Start of Provided information
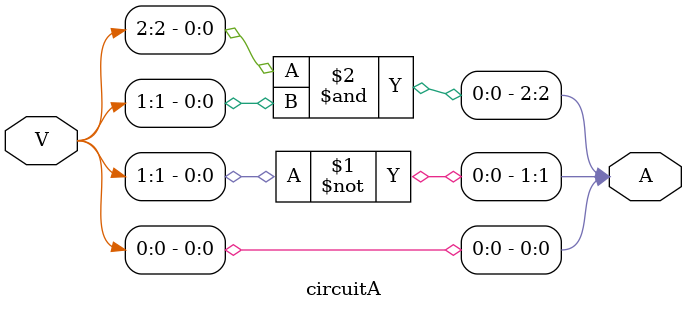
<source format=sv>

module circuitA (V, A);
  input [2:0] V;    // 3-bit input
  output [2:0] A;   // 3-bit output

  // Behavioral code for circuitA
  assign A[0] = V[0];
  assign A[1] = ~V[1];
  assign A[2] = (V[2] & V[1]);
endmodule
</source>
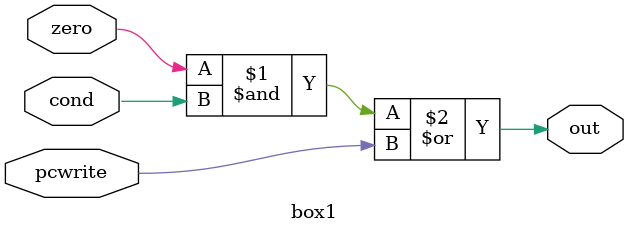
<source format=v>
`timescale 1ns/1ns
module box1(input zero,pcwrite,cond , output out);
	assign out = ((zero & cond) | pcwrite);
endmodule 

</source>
End of Provided information
Start of Provided information
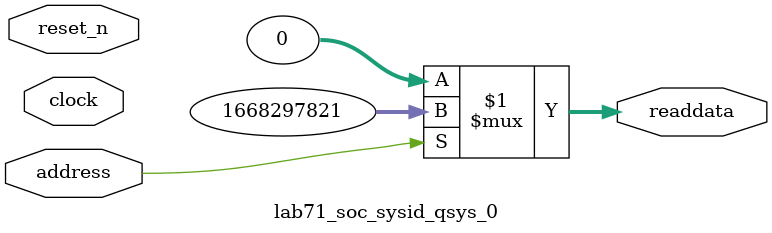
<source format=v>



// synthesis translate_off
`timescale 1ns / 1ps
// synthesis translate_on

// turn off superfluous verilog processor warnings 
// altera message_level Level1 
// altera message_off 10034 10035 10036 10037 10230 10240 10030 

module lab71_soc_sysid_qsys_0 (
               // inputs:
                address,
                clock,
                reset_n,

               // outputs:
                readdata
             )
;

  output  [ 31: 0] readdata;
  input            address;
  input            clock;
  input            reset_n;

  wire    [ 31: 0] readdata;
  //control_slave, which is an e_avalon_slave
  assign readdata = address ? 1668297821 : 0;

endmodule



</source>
End of Provided information
_Problem statement_. From the records above, pull out every line containing the word "timescale".

_Answer box_.
`timescale 1ns/1ns
`timescale 1ns / 1ps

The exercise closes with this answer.